Want to smash stuff on cellulose bioplastics? Just add polyethylene!

by | Sep 4, 2013

Bioplastics have often poor mechanical properties. Adding a small amount of traditional petroleum plastics solves the problem.

cellulose bioplastics with high impact strengthBioplastics are made from renewable plant or animal feedstock, as opposed to fossil fuels. Thus these materials are much greener than traditional plastics to boot.

Among the problems they present, which have so far hindered their widespread application in consumer products, are their poor mechanical properties. Often, if the bioplastic is flexible it is not tough, if it is tough it does not have high impact strength, and so on.

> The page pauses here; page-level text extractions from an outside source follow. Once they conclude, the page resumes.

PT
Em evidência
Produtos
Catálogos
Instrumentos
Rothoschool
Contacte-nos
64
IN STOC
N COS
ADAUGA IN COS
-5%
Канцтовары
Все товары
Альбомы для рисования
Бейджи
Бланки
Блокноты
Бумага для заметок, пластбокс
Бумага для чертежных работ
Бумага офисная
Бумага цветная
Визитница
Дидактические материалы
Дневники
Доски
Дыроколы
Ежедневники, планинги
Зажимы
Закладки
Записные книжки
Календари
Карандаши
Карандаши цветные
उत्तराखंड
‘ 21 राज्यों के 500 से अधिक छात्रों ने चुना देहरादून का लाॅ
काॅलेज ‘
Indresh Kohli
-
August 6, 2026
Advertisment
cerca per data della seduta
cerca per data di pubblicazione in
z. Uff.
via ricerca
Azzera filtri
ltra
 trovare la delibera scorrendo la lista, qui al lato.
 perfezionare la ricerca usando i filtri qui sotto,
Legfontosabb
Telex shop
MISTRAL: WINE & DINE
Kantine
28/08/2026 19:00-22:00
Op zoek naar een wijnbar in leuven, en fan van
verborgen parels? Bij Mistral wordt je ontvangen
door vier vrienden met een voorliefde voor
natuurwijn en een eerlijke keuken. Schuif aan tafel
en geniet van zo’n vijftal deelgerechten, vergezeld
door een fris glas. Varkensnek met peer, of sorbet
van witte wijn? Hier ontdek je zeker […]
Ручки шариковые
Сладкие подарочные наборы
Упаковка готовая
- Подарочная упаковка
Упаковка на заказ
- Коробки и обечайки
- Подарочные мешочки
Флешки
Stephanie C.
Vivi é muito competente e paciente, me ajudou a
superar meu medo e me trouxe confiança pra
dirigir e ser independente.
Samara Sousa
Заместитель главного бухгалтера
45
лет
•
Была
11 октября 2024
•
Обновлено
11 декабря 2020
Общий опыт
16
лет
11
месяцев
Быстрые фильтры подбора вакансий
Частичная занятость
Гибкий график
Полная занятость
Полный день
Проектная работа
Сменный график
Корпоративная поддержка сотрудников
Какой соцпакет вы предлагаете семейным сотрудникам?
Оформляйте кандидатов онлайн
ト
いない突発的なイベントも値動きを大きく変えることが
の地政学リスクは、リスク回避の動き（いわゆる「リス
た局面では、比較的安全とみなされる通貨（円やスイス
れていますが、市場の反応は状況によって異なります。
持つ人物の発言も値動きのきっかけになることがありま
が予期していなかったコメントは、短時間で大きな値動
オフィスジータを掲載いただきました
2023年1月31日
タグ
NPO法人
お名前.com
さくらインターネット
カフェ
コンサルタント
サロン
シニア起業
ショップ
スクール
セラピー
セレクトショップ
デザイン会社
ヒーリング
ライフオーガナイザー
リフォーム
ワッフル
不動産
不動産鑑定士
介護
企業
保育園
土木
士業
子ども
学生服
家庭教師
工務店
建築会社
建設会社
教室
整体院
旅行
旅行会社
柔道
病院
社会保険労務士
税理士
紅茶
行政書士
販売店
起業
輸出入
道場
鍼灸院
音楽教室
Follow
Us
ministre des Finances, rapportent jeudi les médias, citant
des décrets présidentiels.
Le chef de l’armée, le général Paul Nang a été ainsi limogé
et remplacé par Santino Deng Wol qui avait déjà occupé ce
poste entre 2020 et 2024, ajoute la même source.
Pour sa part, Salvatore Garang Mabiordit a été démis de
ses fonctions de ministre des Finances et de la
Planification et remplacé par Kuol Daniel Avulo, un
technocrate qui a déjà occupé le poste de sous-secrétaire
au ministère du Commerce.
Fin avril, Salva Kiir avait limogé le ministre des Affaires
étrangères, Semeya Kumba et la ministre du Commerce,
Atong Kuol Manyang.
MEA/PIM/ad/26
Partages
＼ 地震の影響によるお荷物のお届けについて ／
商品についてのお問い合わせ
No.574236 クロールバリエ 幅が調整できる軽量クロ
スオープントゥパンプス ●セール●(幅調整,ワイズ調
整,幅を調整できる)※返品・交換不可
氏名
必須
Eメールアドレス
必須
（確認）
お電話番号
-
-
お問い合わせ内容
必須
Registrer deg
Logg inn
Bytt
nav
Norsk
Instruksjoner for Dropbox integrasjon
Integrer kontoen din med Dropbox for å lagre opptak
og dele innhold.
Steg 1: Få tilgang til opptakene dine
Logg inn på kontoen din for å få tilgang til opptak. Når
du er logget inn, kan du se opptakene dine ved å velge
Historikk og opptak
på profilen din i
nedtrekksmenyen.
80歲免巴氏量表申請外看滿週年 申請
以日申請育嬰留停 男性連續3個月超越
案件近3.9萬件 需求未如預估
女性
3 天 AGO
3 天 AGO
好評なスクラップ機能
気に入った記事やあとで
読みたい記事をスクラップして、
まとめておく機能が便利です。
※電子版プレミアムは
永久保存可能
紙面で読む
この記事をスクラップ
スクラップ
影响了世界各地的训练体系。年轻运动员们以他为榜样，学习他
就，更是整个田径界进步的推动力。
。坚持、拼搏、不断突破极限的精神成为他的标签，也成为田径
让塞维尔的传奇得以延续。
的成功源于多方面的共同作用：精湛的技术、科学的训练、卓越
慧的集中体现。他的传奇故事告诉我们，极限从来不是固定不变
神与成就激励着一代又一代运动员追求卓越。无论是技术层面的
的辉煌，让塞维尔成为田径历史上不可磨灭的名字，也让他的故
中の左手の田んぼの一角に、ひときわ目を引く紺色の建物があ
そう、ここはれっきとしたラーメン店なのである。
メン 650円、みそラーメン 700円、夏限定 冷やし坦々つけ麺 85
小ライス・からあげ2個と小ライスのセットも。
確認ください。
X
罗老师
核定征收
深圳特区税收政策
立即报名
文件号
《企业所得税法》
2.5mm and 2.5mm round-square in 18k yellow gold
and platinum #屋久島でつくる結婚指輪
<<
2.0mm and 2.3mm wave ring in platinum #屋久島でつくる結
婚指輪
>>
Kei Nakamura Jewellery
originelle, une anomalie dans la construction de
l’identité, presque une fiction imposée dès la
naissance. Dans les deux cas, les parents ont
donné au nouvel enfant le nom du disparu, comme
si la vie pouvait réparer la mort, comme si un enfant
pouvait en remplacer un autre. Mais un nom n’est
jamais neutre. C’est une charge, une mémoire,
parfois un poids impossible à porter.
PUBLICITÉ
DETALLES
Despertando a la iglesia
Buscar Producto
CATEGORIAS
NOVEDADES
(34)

You get the picture of materials that cannot be used, for example, to make your garden plastic lunch box, as they would not last long.

One of the most promising starting materials to make bioplastics is cellulose, which is the most abundant renewable polymer in the world. The team of Yukihiro Kiuchi at the Smart Energy Research Laboratories of NEC Corporation in Japan, has been working for some time in improving cellulose bioplastics by adding cardanol, to achieve for example high water resistance, traditionally the Achilles’ heel of cellulose bioplastics. It is important to note that both cellulose and cardanol can be derived from nonedible plants (or anyway nonedible plant biproducts), thus not competing with food sources.

Even though cardanol-grafted cellulose has many useful properties, it lacks the combination of high-impact strength and high flexibility that is necessary for durable consumer products. To achieve this, Kiuichi and coworkers added a tiny amount of a traditional petroleum-derived plastic material such as polyethylene (the material that makes the bulk of supermarket plastic bags) or polypropylene (found in reusable plastic containers, such as many Rubbermaid products). The amount of petroleum products they add is only 5%, which means the other 95% of the material is a bioplastic and thus renewable. The final material has both high impact strength (so you can smash stuff onto it several times before it breaks) and high flexibility (it bends but it does not break easily). This new type of plastic has all it needs to succeed in a complex marketplace, including the price. Even if the authors do not mention it in their article, all the starting materials used here are off-the-shelf ingredients, and thus the process should be scalable for industrial production.